"I—don't—know—whether I should, or not," hesitated Edina, for the question puzzled her. "Of course Eagles' Nest was legally yours, and I cannot say you were wrong to take it. But I think you might in some way have softened the blow. I could not have turned a family from their home and not inquired how they were to live in the future."

"I am aware you could not: for, unless I am mistaken, it was you who provided them with another. The Raynors wanted a lesson read to them, and it was well they should have it. What did I find when I came home; what did I hear? Was there a single good act done by any one of them whilst they were at Eagles' Nest? How did they use the property they came into: well?—or disgracefully? Yes, I repeat it, disgracefully. Things were going to rack and ruin. The poor tenants were ground down to the dust, the uttermost farthing of rent was exacted from them, whilst they were uncared for; body and soul alike abandoned, to get through life as they could, or to perish. And all for what?—to add to the pride, the folly and the prodigality of the Raynors. Could you approve of all this, Edina, or find excuse for it?"
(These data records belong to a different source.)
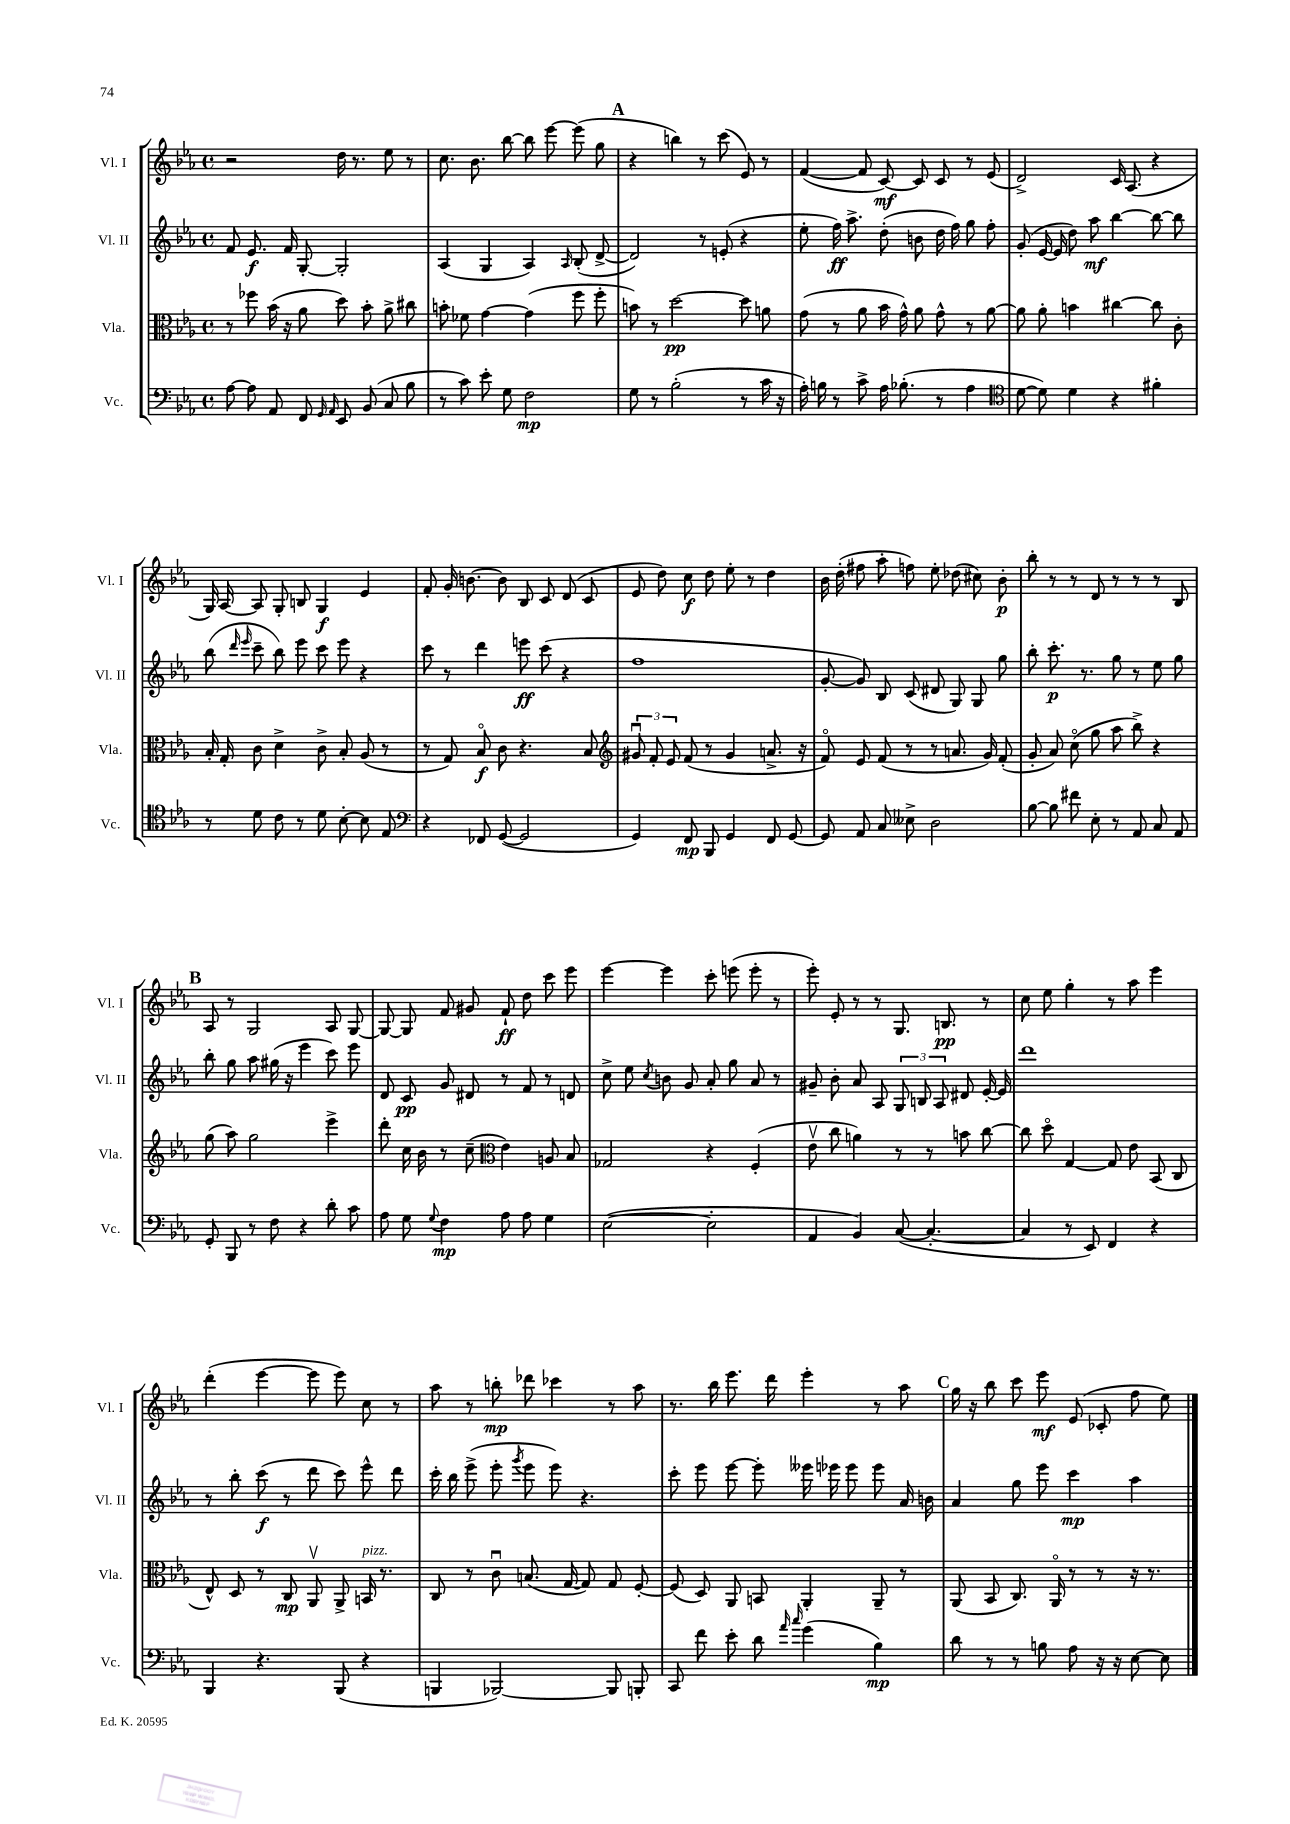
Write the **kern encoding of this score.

**kern	**dynam	**kern	**dynam	**kern	**dynam	**kern	**dynam
*part4	*part4	*part3	*part3	*part2	*part2	*part1	*part1
*staff4	*staff4	*staff3	*staff3	*staff2	*staff2	*staff1	*staff1
*I"Vc.	*	*I"Vla.	*	*I"Vl. II	*	*I"Vl. I	*
*I'Vc.	*	*I'Vla.	*	*I'Vl. II	*	*I'Vl. I	*
*clefF4	*	*clefC3	*	*clefG2	*	*clefG2	*
*k[b-e-a-]	*	*k[b-e-a-]	*	*k[b-e-a-]	*	*k[b-e-a-]	*
*M4/4	*	*M4/4	*	*M4/4	*	*M4/4	*
*met(c)	*	*met(c)	*	*met(c)	*	*met(c)	*
=126	=126	=126	=126	=126	=126	=126	=126
[8A-\	.	8r	.	8f/	.	2r	.
8A-\]	.	8ff-X\	.	8.e-/	f	.	.
8AA-/	.	(16b-\	.	.	.	.	.
.	.	16r	.	16f/	.	.	.
8FF/	.	8a-\	.	[8G'/	.	.	.
16qqGG/	.	.	.	.	.	.	.
16qqAA-/	.	.	.	.	.	.	.
8EE-/	.	8dd\)	.	2G'/]	.	16dd\	.
.	.	.	.	.	.	8.r	.
(8BB-/	.	8b-'\	.	.	.	.	.
8C/	.	8a-^\	.	.	.	8ee-\	.
8B-\	.	8cc#X\	.	.	.	8r	.
=127	=127	=127	=127	=127	=127	=127	=127
8r	.	8bn'\	.	(4A-/	.	8.cc\	.
8c\)	.	8f-X\	.	.	.	.	.
.	.	.	.	.	.	8.b-\	.
8e-'\	.	[4g\	.	4G/	.	.	.
8G\	.	.	.	.	.	[8bb-\	.
2F\	mp	(4g\]	.	4A-/)	.	8bb-\]	.
.	.	.	.	.	.	[8eee-\	.
.	.	.	.	16qqA-/	.	.	.
.	.	8ff\	.	(8B-'/	.	(8eee-\]	.
.	.	8ff'\	.	[8d^/	.	8gg\	.
!!LO:REH:place=s1:t=A
=128	=128	=128	=128	=128	=128	=128	=128
8G\	.	8bn\)	.	2d/])	.	4r	.
8r	.	8r	.	.	.	.	.
(2B-'\	.	[2dd\	pp	.	.	4bbn\)	.
.	.	.	.	8r	.	8r	.
.	.	.	.	(8en'/	.	(8ccc\	.
8r	.	8dd\]	.	4r	.	8e-/)	.
16c\	.	8an\	.	.	.	8r	.
16r	.	.	.	.	.	.	.
=129	=129	=129	=129	=129	=129	=129	=129
16A-'\)	.	(8g\	.	8ee-'\	.	([4f/	.
16Bn\	.	.	.	.	.	.	.
8r	.	8r	.	16ff\)	ff	.	.
.	.	.	.	8.aa-^\	.	.	.
8c^\	.	8a-\	.	.	.	8f/]	.
16A-\	.	16b-\	.	(8dd'\	.	[8c/)	mf
(8.B-X'\	.	16g^^\)	.	.	.	.	.
.	.	8a-\	.	8bn\	.	8c/]	.
8r	.	8g^^\	.	16dd\	.	8c/	.
.	.	.	.	16ff\)	.	.	.
4A-\	.	8r	.	8gg\	.	8r	.
.	.	[8a-\	.	8ff'\	.	(8e-/	.
=130	=130	=130	=130	=130	=130	=130	=130
*clefC4	*	*	*	*	*	*	*
[8d\	.	8a-\]	.	(8g'/	.	2d^/)	.
8d\])	.	8a-'\	.	[16e-/	.	.	.
.	.	.	.	16e-/]	.	.	.
4d\	.	4bn\	.	8dd\)	.	.	.
.	.	.	.	8aa-\	mf	.	.
4r	.	[4cc#X\	.	[4bb-\	.	16c/	.
.	.	.	.	.	.	(8.A-/	.
4f#X'\	.	8cc#\]	.	8bb-\_	.	4r	.
.	.	8c'\	.	8bb-\]	.	.	.
!!LO:LB:g=z
=131	=131	=131	=131	=131	=131	=131	=131
8r	.	16B-'/	.	(8bb-\	.	16G/)	.
.	.	16G'/	.	.	.	[16A-/	.
.	.	.	.	16qqddd/	.	.	.
.	.	.	.	16qqeee-/	.	.	.
8d\	.	8c\	.	8ccc~\	.	8A-/]	.
8c\	.	4d^\	.	8bb-\)	.	8G'/	.
8r	.	.	.	8eee-\	.	8Bn/	.
8d\	.	8c^\	.	8ccc\	.	4G/	f
[8B-'\	.	8B-'/	.	8eee-\	.	.	.
8B-\]	.	(8A-/	.	4r	.	4e-/	.
8E-/	.	8r	.	.	.	.	.
=132	=132	=132	=132	=132	=132	=132	=132
*clefF4	*	*	*	*	*	*	*
4r	.	8r	.	8ccc\	.	8f'/	.
.	.	8G/)	.	8r	.	16g'/	.
.	.	.	.	.	.	[8.bn\	.
8FF-X/	.	8B-/	f	4ddd\	.	.	.
([8GG/	.	8c\	.	.	.	8b\]	.
2GG/]	.	4.r	.	8eeen\	ff	8B-/	.
.	.	.	.	(8ccc\	.	8c/	.
.	.	.	.	4r	.	(8d/	.
.	.	8B-/	.	.	.	8c/	.
=133	=133	=133	=133	=133	=133	=133	=133
*	*	*clefG2	*	*	*	*	*
4GG/)	.	12g#Xu/	.	1ff	.	8e-/	.
.	.	12f'/	.	.	.	.	.
.	.	.	.	.	.	8dd\)	.
.	.	12e-/	.	.	.	.	.
8FF/	mp	(8f/	.	.	.	8cc\	f
8BBB-/	.	8r	.	.	.	8dd\	.
4GG/	.	4g#/	.	.	.	8ee-'\	.
.	.	.	.	.	.	8r	.
8FF/	.	8.an^/	.	.	.	4dd\	.
[8GG/	.	.	.	.	.	.	.
.	.	16r	.	.	.	.	.
=134	=134	=134	=134	=134	=134	=134	=134
8GG/]	.	8f/)	.	[8g'/	.	16b-\	.
.	.	.	.	.	.	(16dd'\	.
8AA-/	.	8e-/	.	8g/])	.	8ff#X\	.
8C/	.	(8f/	.	8B-/	.	8aa-'\	.
8E--X^\	.	8r	.	(8c/	.	8ffn\)	.
2D\	.	8r	.	8d#X/	.	8ee-'\	.
.	.	8.an/	.	8G/)	.	(8dd-X\	.
.	.	.	.	8G/	.	8cc#X\)	.
.	.	16g/)	.	.	.	.	.
.	.	(8f'/	.	8gg\	.	8b-'\	p
=135	=135	=135	=135	=135	=135	=135	=135
[8B-\	.	8g'/	.	8bb-'\	.	8bb-'\	.
8B-\]	.	8a-/)	.	8.ccc'\	p	8r	.
8f#X\	.	(8cc\	.	.	.	8r	.
.	.	.	.	8.r	.	.	.
8E-'\	.	8gg\	.	.	.	8d/	.
8r	.	8aa-\	.	8gg\	.	8r	.
8AA-/	.	8bb-^\)	.	8r	.	8r	.
8C/	.	4r	.	8ee-\	.	8r	.
8AA-/	.	.	.	8gg\	.	8B-/	.
!!LO:LB:g=z
!!LO:REH:place=s1:t=B
=136	=136	=136	=136	=136	=136	=136	=136
8GG'/	.	(8gg\	.	8bb-'\	.	8A-/	.
8BBB-/	.	8aa-\)	.	8gg\	.	8r	.
8r	.	2gg\	.	8aa-\	.	2G/	.
8F\	.	.	.	(16gg#X\	.	.	.
.	.	.	.	16r	.	.	.
4r	.	.	.	4eee-\	.	.	.
8d'\	.	4eee-^\	.	8ccc\)	.	8A-/	.
8c\	.	.	.	8eee-\	.	[8G/	.
=137	=137	=137	=137	=137	=137	=137	=137
8A-\	.	8ddd'\	.	8d/	.	8G/_	.
8G\	.	16cc\	.	8c/	pp	8G/]	.
.	.	16b-\	.	.	.	.	.
8qqG/	.	.	.	.	.	.	.
4F\	mp	8r	.	8g/	.	8f/	.
.	.	(8cc~\	.	8d#X/	.	8g#X/	.
*	*	*clefC3	*	*	*	*	*
8A-\	.	4e-\)	.	8r	.	8f`/	ff
8A-\	.	.	.	8f/	.	8dd\	.
4G\	.	8An/	.	8r	.	8ccc\	.
.	.	8B-/	.	8dn/	.	8eee-\	.
=138	=138	=138	=138	=138	=138	=138	=138
([2E-\	.	2G-X/	.	8cc^\	.	[4eee-\	.
.	.	.	.	8ee-\	.	.	.
.	.	.	.	8qcc/	.	.	.
.	.	.	.	8bn\	.	4eee-\]	.
.	.	.	.	8g/	.	.	.
2E-'\]	.	4r	.	8a-'/	.	8ccc'\	.
.	.	.	.	8gg\	.	(8eeen\	.
.	.	(4F'/	.	8a-/	.	8eee'\	.
.	.	.	.	8r	.	8r	.
=139	=139	=139	=139	=139	=139	=139	=139
4AA-/	.	8e-v\	.	8g#X~/	.	8eee-'\)	.
.	.	8cc\	.	8b-'\	.	8e-'/	.
4BB-/)	.	4an\)	.	8a-/	.	8r	.
.	.	.	.	8A-/	.	8r	.
([8C/	.	8r	.	12G/	.	8.G/	.
.	.	.	.	12Bn/	.	.	.
4.C'/_	.	8r	.	.	.	.	.
.	.	.	.	12A-/	.	.	.
.	.	.	.	.	.	8.Bn/	pp
.	.	8bn\	.	8d#X/	.	.	.
.	.	[8cc\	.	[16e-'/	.	8r	.
.	.	.	.	16e-/]	.	.	.
=140	=140	=140	=140	=140	=140	=140	=140
4C/]	.	8cc\]	.	1ddd	.	8cc\	.
.	.	8dd\	.	.	.	8ee-\	.
8r	.	[4G/	.	.	.	4gg'\	.
8EE-/)	.	.	.	.	.	.	.
4FF/	.	8G/]	.	.	.	8r	.
.	.	8e-\	.	.	.	8aa-\	.
4r	.	(8BB-/	.	.	.	4eee-\	.
.	.	8C/	.	.	.	.	.
!!LO:LB:g=z
=141	=141	=141	=141	=141	=141	=141	=141
4BBB-/	.	8E-^^/)	.	8r	.	(4ddd'\	.
.	.	8D/	.	8bb-'\	.	.	.
4.r	.	8r	.	(8ccc\	f	[4eee-\	.
.	.	8C/	mp	8r	.	.	.
.	.	8AA-v/	.	8ddd\	.	8eee-\]	.
(8BBB-/	.	8AA-^/	.	8ccc\)	.	8eee-\)	.
!	!	!LO:TX:a:i:t=pizz.	!	!	!	!	!
4r	.	16BBn/	.	8eee-^^\	.	8cc\	.
.	.	8.r	.	.	.	.	.
.	.	.	.	8ddd\	.	8r	.
=142	=142	=142	=142	=142	=142	=142	=142
4BBBn/	.	8C/	.	16ccc'\	.	8aa-\	.
.	.	.	.	16bb-\	.	.	.
.	.	8r	.	(8eee-^\	.	8r	.
[2BBB-X/)	.	8cu\	.	8eee-'\	.	8bbn'\	mp
.	.	.	.	8qggg/	.	.	.
.	.	(8.Bn/	.	8eee-\	.	8ddd-X\	.
.	.	.	.	8eee-\)	.	4ccc-X\	.
.	.	[16G/	.	.	.	.	.
.	.	8G/])	.	4.r	.	.	.
8BBB-/]	.	8G/	.	.	.	8r	.
8BBBn'/	.	[8F'/	.	.	.	8aa-\	.
=143	=143	=143	=143	=143	=143	=143	=143
8CC/	.	(8F/]	.	8ccc'\	.	8.r	.
8f\	.	8D/)	.	8eee-\	.	.	.
.	.	.	.	.	.	16bb-\	.
8e-'\	.	8AA-/	.	[8eee-\	.	8.eee-\	.
8d\	.	8BBn/	.	8eee-'\]	.	.	.
.	.	.	.	.	.	16ddd\	.
16qqa-/	.	.	.	.	.	.	.
16qqcc/	.	.	.	.	.	.	.
(4g\	.	4AA-'/	.	16eee--X\	.	4eee-'\	.
.	.	.	.	16eee-X\	.	.	.
.	.	.	.	8eee-\	.	.	.
4B-\)	mp	8AA-~/	.	8eee-\	.	8r	.
.	.	8r	.	16a-/	.	8aa-\	.
.	.	.	.	16bn\	.	.	.
!!LO:REH:place=s1:t=C
=144	=144	=144	=144	=144	=144	=144	=144
8d\	.	(8AA-/	.	4a-/	.	16gg\	.
.	.	.	.	.	.	16r	.
8r	.	8BB-/	.	.	.	8bb-\	.
8r	.	8.C/)	.	8gg\	.	8ccc\	.
8Bn\	.	.	.	8eee-\	.	8eee-\	mf
.	.	16AA-/	.	.	.	.	.
8A-\	.	8r	.	4ccc\	mp	(8e-/	.
16r	.	8r	.	.	.	8c-X'/	.
16r	.	.	.	.	.	.	.
[8E-\	.	16r	.	4aa-\	.	8ff\	.
.	.	8.r	.	.	.	.	.
8E-\]	.	.	.	.	.	8ee-\)	.
==	==	==	==	==	==	==	==
*-	*-	*-	*-	*-	*-	*-	*-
She shook her head in the negative. He seemed to have called her Edina again unconsciously.

"It was self with them all; nothing but self, from Major Raynor downwards," he continued. "Show, extravagance, and vanity! Not a sound moral, or prudent, or worthy aim was inculcated on the children, not a penny given away in charity. Charles Raynor, the supposed heir, was an apt pupil in all this. He even had writs out against him, though he was under age."

Edina could not gainsay a word. It was all too true. "You had this reported to you on your return, I presume, Mr. Atkinson?"

"I had. But I did not take the report uncorroborated. I came down here, and saw for myself I was here for many weeks, watching."

Edina felt surprised. "How could that have been? The Raynors did not see you?"

"I came down unknown. No one knew me in the place, and I stayed on in my lodgings at Jetty the carpenter's and looked about me. The natives took me for an inquisitive man who was fond of poking himself into matters that did not concern him; a second Paul Pry. Mr. Charles Raynor, I heard, christened me the Tiger," added the speaker, with a smile.

Edina held her breath. What a singular revelation it was!

"I was in Australia when I heard that Mrs. Atkinson had left Eagles' Nest to me," he resumed. "The news reached me in a letter from herself, written only a day or two before her death; written chiefly to tell me where her will would be found—in the hands of my solicitors, Callard and Prestleigh. She also stated that a duplicate copy of the will was kept in this, her own house. But that, I think, must have been a mistake."